Cotabato governor calls on Congress to amend rice importation law

COTABATO CITY, Maguindanao, Philippines — Cotabato Gov. Nancy Catamco has called on Congress to review and amend the rice tariffication law, or Republic Act No. 11203, blaming it for the steep drop in palay prices in her province, one of the leading rice producers in Mindanao.

Catamco, a former member of the House of Representatives, said local rice farmers had been complaining of the “very, very low farm-gate prices [of palay, or unmilled rice]” and they desperately needed support from national legislators “to correct a flawed legislation, which allows the unhampered entry of imported rice” into the country.

The rice tariffication law was implemented beginning March last year, doing away with quantitative limits to imports of the staple crop while setting higher tariffs, the proceeds of which go into the rice competitiveness enhancement fund to support the local rice industry.

But instead of helping the local rice industry, farmers “are suffering from the adverse effects of unlimited importation of rice,” said Catamco, who faced farmer leaders in a dialogue on Friday after a peaceful protest rally in Mlang town.

She said that in abiding by the country’s commitments to the World Trade Organization, the government “must not jeopardize the welfare of the millions of Filipino rice farmers who depend on the industry.”

Difficult life

Farmer Gualberto Sison lamented how life has become so difficult for his family when imported rice displaced them from the market.

“The prices of face masks is higher compared to the price of palay,” said Sison, who works in a 2-hectare rice farm. Private traders buy palay at P9.50 to P11 per kilo, and a face mask sells for P20 apiece.

While the National Food Authority (NFA) buys palay at P17 to P19 per kilo, another farmer, Solima Lim, said many of them could not avail themselves of government procurement and were forced to sell to traders who gave them loans for farm inputs.

Buying stations

Mindanao has about 1.2 million hectares of rice farms, generating more than 350,000 jobs with annual wages valued at P42 billion.

In Albay, another rice-producing province, palay buying stations have been set up in two towns where farmers can sell their produce for P19 per kilo.

Rep.

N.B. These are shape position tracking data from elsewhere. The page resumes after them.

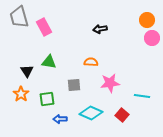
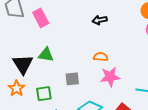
orange semicircle: (91, 62) -> (101, 57), moved
black triangle: (27, 71) -> (23, 64), size x1.5

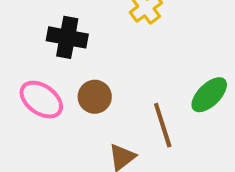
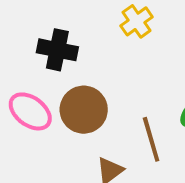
brown circle: (95, 97) -> (84, 110), size x1.4

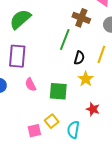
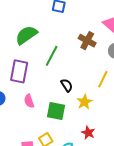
green line: (65, 39) -> (52, 56), moved
black semicircle: (79, 58) -> (67, 85), moved, turned -56

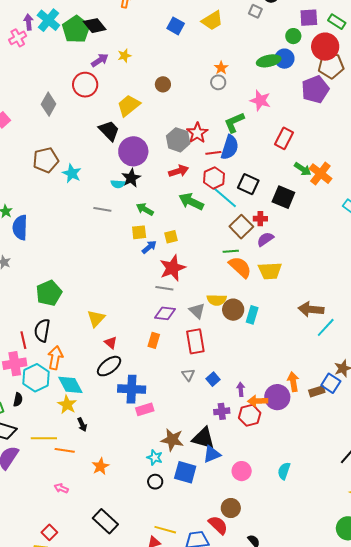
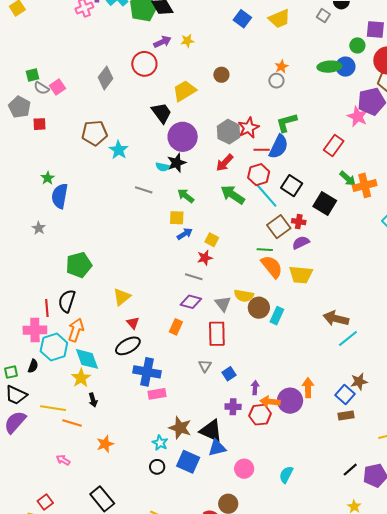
pink star: (260, 100) -> (358, 116), moved
red arrow: (179, 171) -> (225, 163), turned 144
orange cross: (320, 174) -> (365, 185), turned 30
yellow square: (171, 237) -> (212, 240), moved, turned 32
red star: (173, 268) -> (205, 258), size x0.6
brown rectangle: (317, 391) -> (346, 416), moved

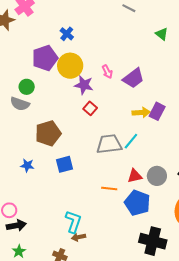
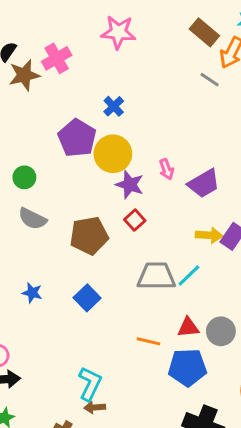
purple pentagon: (45, 58) -> (77, 138), turned -30
green circle: (27, 87) -> (24, 177), moved
gray semicircle: (20, 104) -> (32, 219), moved
brown pentagon: (48, 133) -> (89, 236), moved
blue square: (64, 164) -> (87, 298), turned -36
blue pentagon: (137, 203) -> (187, 367), turned -30

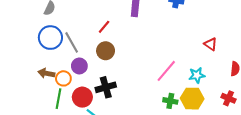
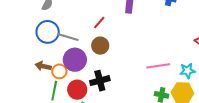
gray line: (72, 42) -> (68, 37), turned -45
purple circle: (79, 66) -> (75, 60), size x1.5
pink line: (166, 71) -> (158, 66), turned 40

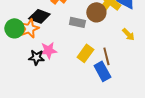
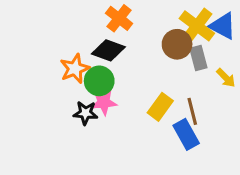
black diamond: (39, 16) -> (108, 50), moved
gray rectangle: (77, 22) -> (198, 58), moved, turned 63
green circle: (14, 28) -> (99, 81), moved

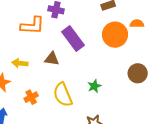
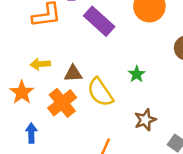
brown triangle: (52, 59) -> (73, 74), moved
orange cross: (31, 97) -> (62, 103), size x1.6

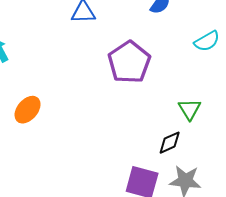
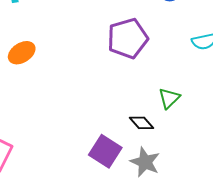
black diamond: (170, 143) -> (142, 123), turned 55

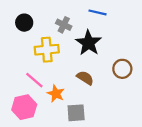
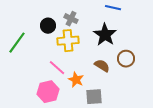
black circle: (24, 23) -> (48, 26), moved
gray cross: (64, 25) -> (71, 19), moved
brown circle: (122, 69) -> (126, 59), moved

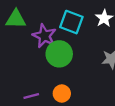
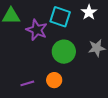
green circle: (59, 54) -> (64, 52), moved

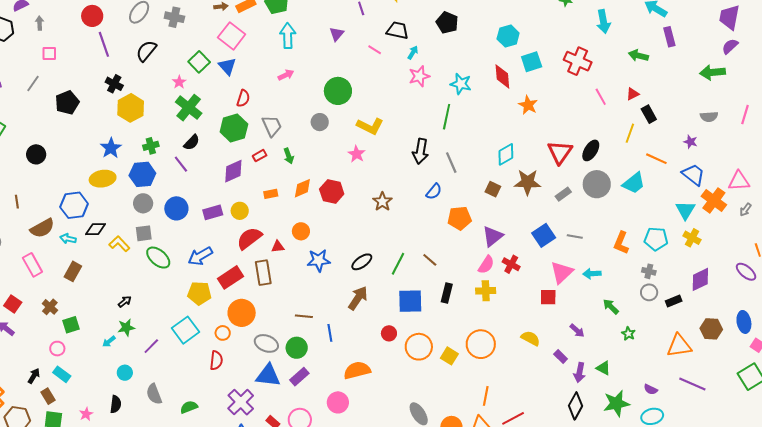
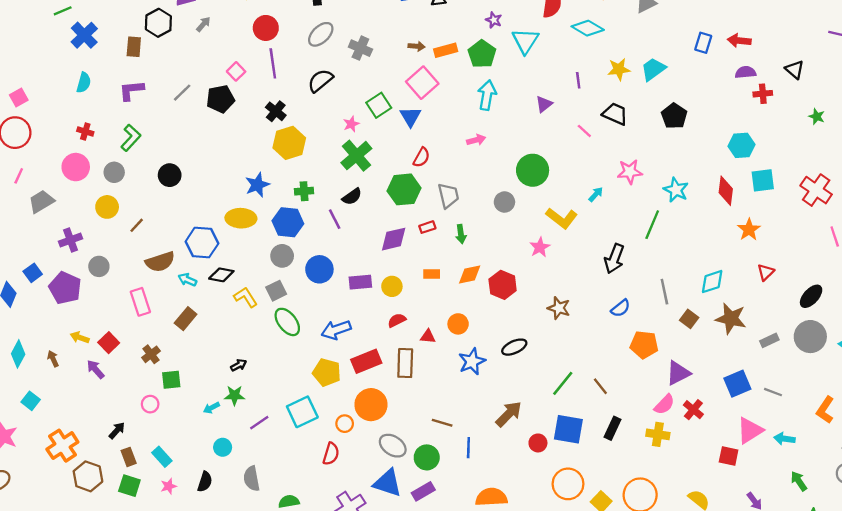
gray arrow: (40, 23) -> (203, 24), turned 32
pink square: (49, 53) -> (236, 71), moved, turned 35
cyan arrow: (413, 53) -> (596, 194), moved
black pentagon: (67, 103) -> (220, 99), moved
red triangle: (560, 152) -> (766, 272), moved, size x0.6
gray line: (451, 163) -> (664, 292), moved
brown line: (17, 202) -> (137, 225), turned 40
brown star: (382, 202) -> (559, 308), turned -30
gray square: (144, 233) -> (276, 291), turned -30
red semicircle: (249, 238) -> (397, 320), size x0.6
blue star: (319, 260) -> (472, 361), turned -30
black ellipse: (362, 262) -> (514, 347), moved
red circle: (389, 333) -> (538, 443), moved
cyan rectangle: (62, 374) -> (162, 457), moved

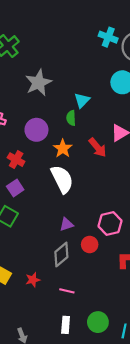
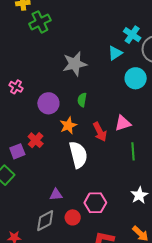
gray star: (38, 83) -> (75, 64), moved
cyan triangle: (82, 100) -> (115, 53), moved
red cross: (16, 160) -> (36, 140), moved
white semicircle: (62, 179) -> (78, 155), moved

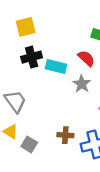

Fernando Cabredo said he was assured by the NFA in Albay that it had the funds to buy palay at P19 per kilo at its stations in Libon town and Ligao City.

“The absence of rice buying stations [in other areas] compels farmers to sell their palay to rice traders who in turn take advantage of the situation by manipulating and dictating the buying price of palay,” he said.

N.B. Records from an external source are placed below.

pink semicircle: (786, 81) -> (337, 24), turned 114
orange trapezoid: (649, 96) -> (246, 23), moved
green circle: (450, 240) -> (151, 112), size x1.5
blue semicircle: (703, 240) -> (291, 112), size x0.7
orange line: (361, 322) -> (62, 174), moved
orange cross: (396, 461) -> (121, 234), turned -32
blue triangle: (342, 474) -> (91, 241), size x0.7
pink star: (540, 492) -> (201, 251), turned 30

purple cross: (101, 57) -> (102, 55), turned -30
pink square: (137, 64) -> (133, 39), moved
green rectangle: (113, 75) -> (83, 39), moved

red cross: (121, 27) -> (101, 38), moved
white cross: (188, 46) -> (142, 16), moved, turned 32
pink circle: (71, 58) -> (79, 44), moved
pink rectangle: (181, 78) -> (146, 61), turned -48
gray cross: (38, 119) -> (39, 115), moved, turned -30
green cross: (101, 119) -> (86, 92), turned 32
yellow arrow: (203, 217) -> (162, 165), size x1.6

Farmers have wanted to sell their produce directly to the NFA but they are discouraged because the agency requires palay to be clean and dry, and doing so would mean additional cost for them.

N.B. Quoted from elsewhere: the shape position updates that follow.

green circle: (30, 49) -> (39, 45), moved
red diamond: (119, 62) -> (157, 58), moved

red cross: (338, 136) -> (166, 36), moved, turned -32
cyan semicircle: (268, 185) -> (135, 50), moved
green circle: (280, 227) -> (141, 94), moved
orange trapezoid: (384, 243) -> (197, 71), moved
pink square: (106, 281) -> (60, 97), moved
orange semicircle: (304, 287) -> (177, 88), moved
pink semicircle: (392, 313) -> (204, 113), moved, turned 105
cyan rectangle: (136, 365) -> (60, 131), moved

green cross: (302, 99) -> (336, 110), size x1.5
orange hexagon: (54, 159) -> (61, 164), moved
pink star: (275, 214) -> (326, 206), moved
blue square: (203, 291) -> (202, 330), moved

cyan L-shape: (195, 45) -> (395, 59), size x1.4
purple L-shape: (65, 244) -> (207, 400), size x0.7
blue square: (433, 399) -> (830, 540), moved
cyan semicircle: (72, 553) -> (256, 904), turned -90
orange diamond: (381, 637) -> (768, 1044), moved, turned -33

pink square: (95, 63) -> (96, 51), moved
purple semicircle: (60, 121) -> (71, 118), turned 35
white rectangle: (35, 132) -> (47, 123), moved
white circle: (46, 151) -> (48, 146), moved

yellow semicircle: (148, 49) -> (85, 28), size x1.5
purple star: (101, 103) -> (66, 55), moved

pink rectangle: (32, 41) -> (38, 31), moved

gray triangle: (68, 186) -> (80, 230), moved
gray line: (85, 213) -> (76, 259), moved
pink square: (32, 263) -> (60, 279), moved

Cabredo, quoting a report from the NFA, said the agency could still accept palay that were still wet and unclean because of the absence of warehouses and drying facilities in Bicol.

He said he had also asked the Department of Agriculture to provide more postharvest facilities like rice processing centers, dryers and multipurpose drying pavement to rice farmers, more farm-to-market roads and transportation assistance.